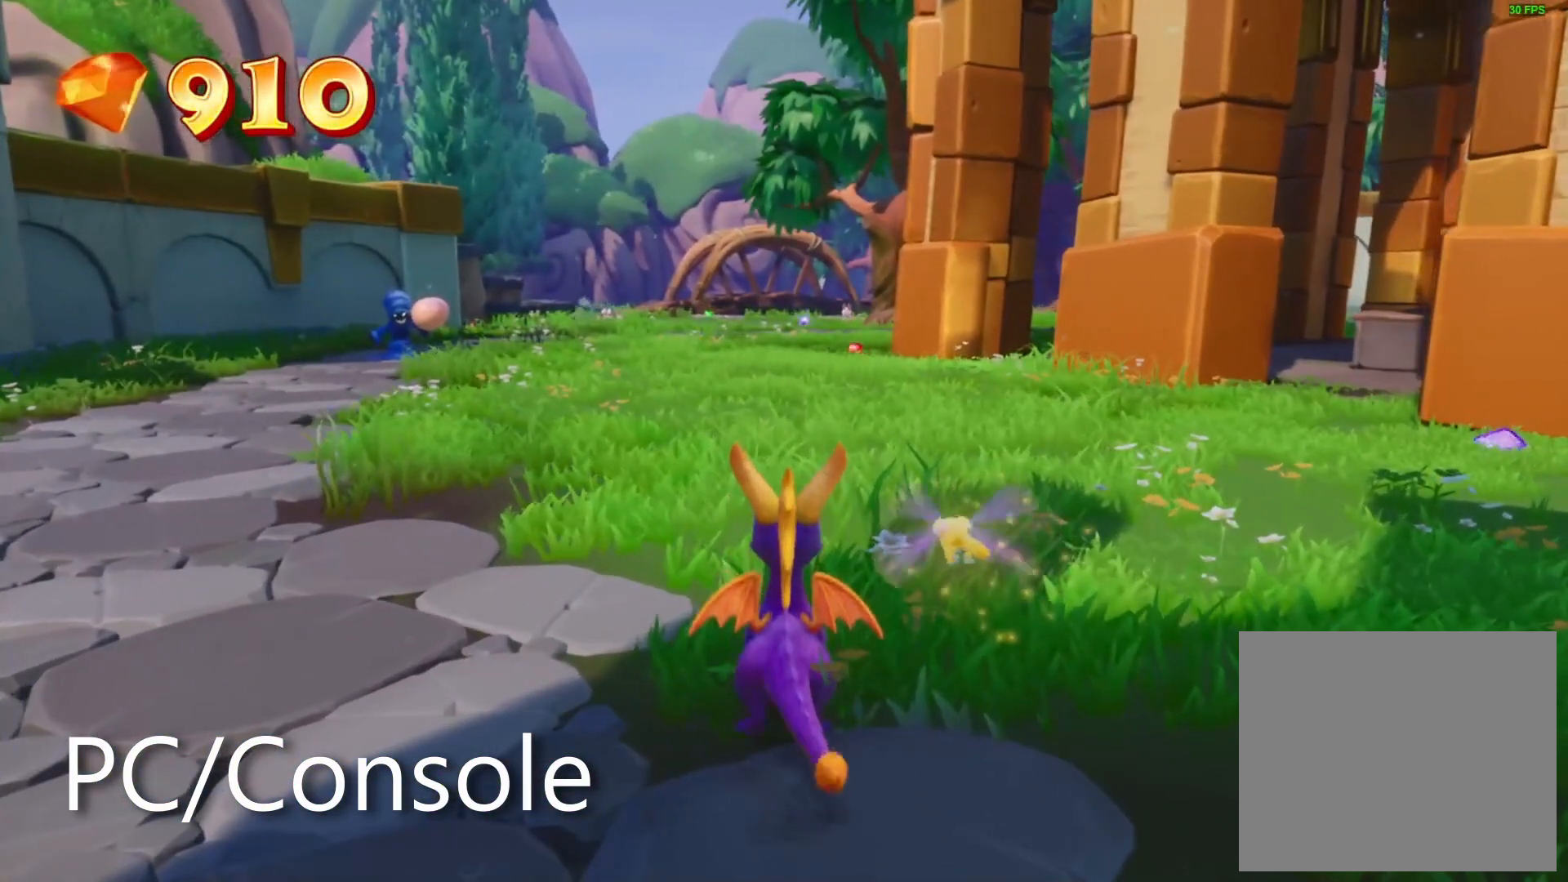
{"buttons": [], "left_stick": "center", "right_stick": "center", "events": []}
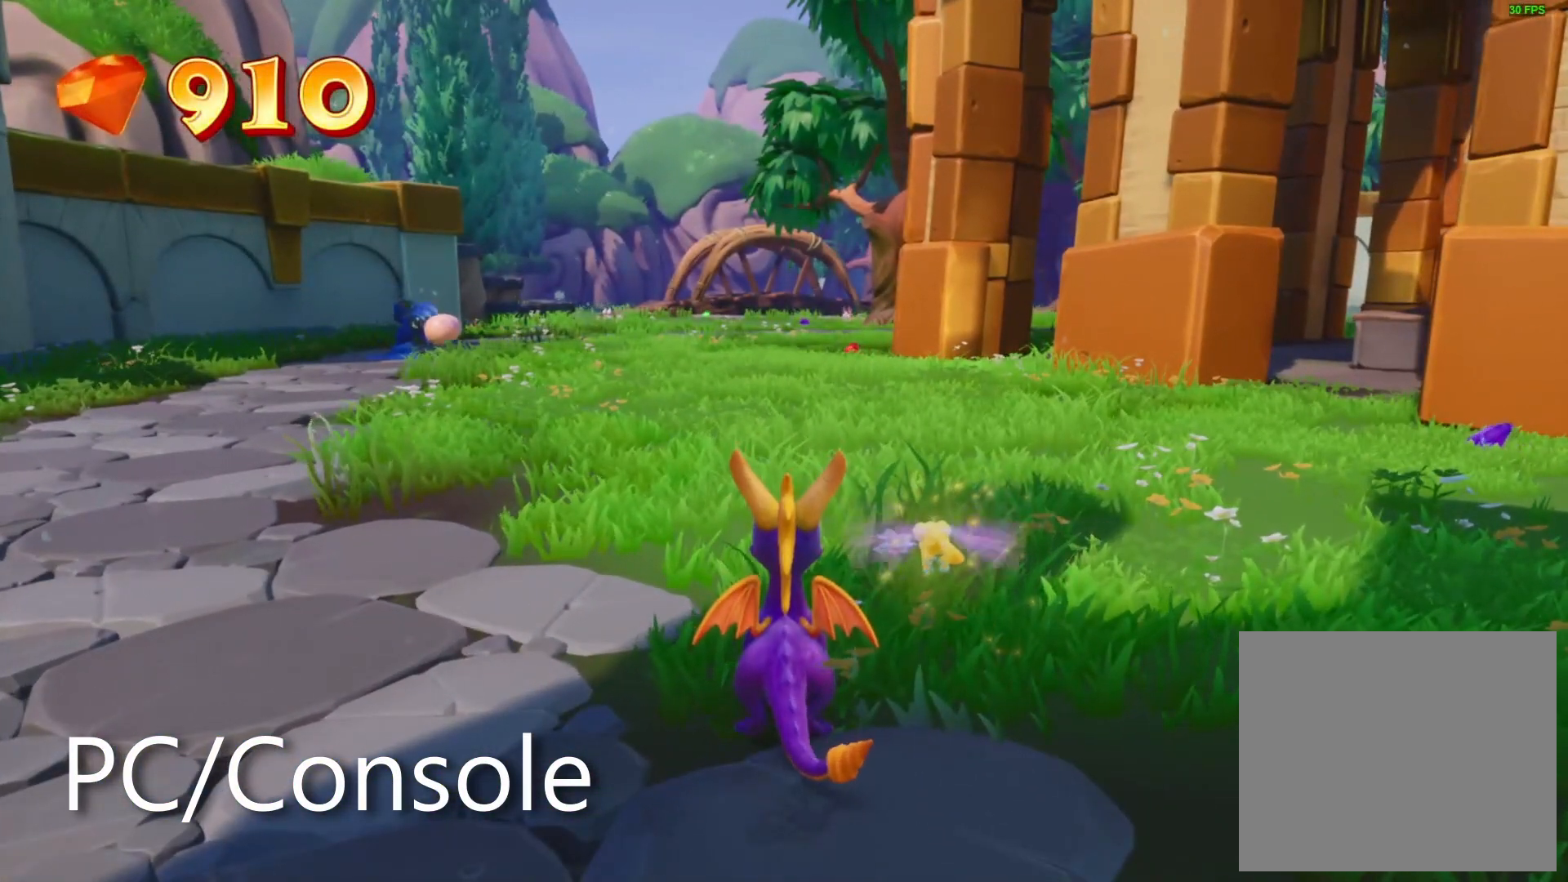
{"buttons": [], "left_stick": "up-left", "right_stick": "center", "events": [[233, "left_stick", "up-left"]]}
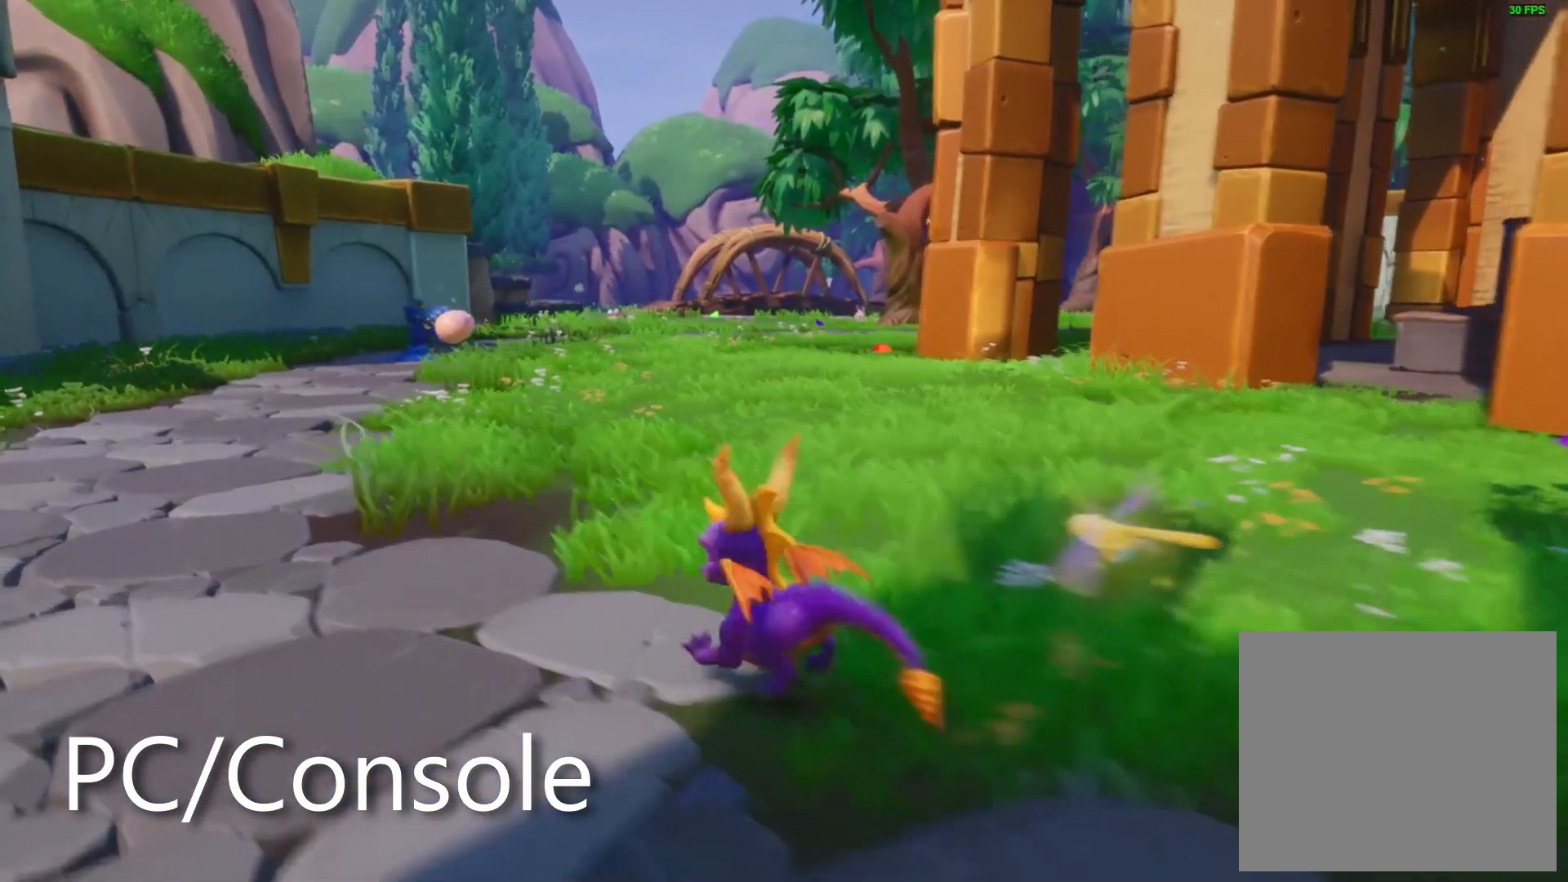
{"buttons": [], "left_stick": "center", "right_stick": "center", "events": [[133, "right_stick", "right"], [250, "right_stick", "center"], [400, "left_stick", "center"]]}
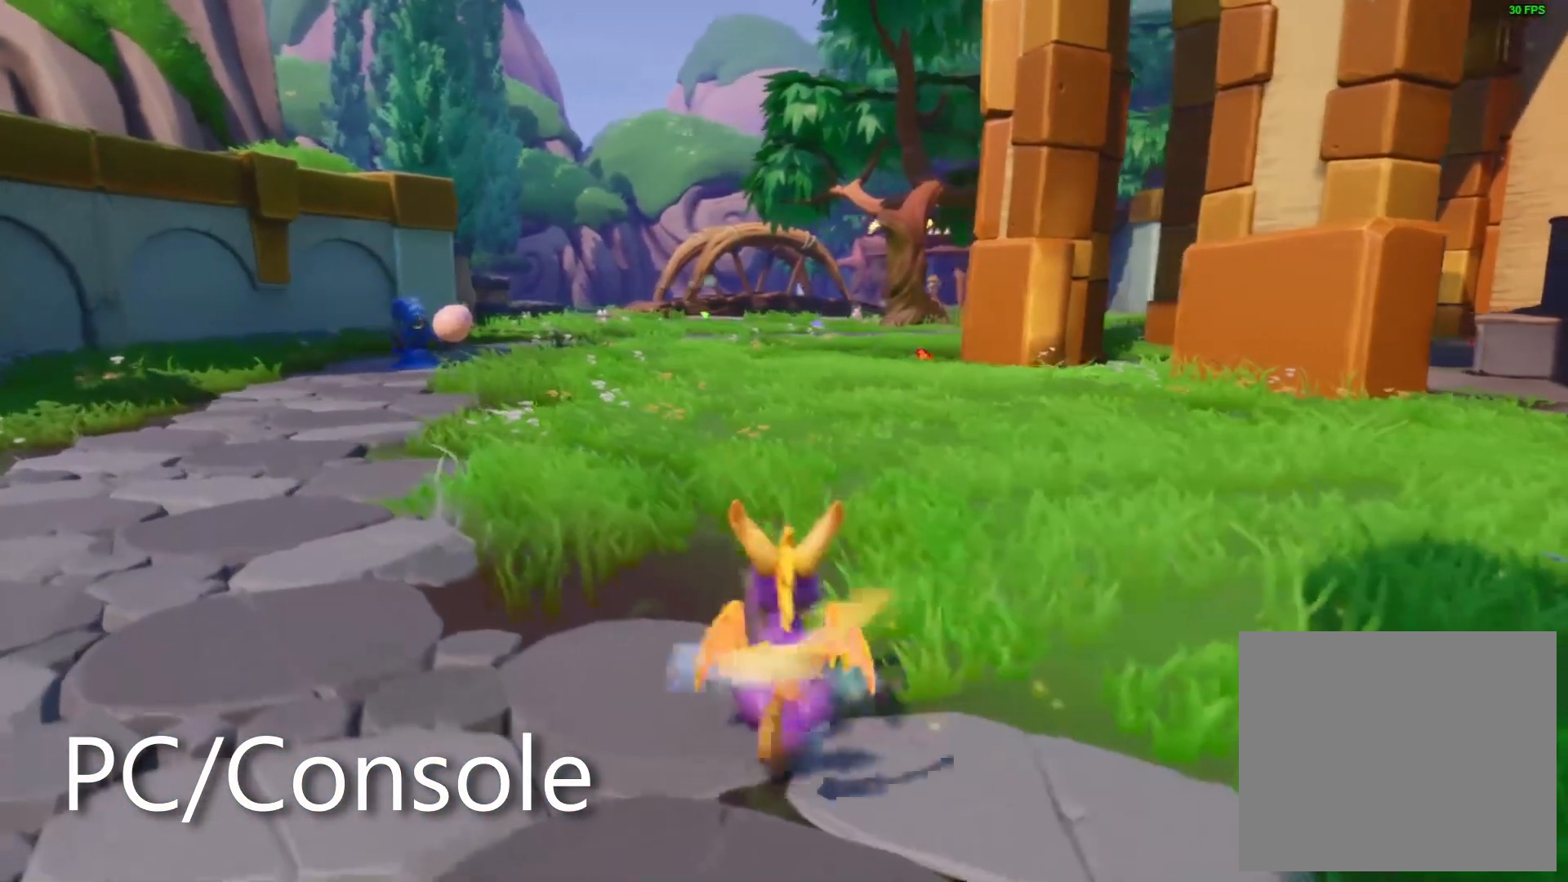
{"buttons": [], "left_stick": "center", "right_stick": "center", "events": [[33, "right_stick", "right"], [100, "right_stick", "center"], [183, "left_stick", "up"], [333, "left_stick", "center"]]}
......
Directions for this task: Before handing back the copy, remove the pictures; otherwise print the data exactly.

Problem solution:
{"buttons": [], "left_stick": "center", "right_stick": "center", "events": []}
{"buttons": [], "left_stick": "up-left", "right_stick": "center", "events": [[233, "left_stick", "up-left"]]}
{"buttons": [], "left_stick": "center", "right_stick": "center", "events": [[133, "right_stick", "right"], [250, "right_stick", "center"], [400, "left_stick", "center"]]}
{"buttons": [], "left_stick": "center", "right_stick": "center", "events": [[33, "right_stick", "right"], [100, "right_stick", "center"], [183, "left_stick", "up"], [333, "left_stick", "center"]]}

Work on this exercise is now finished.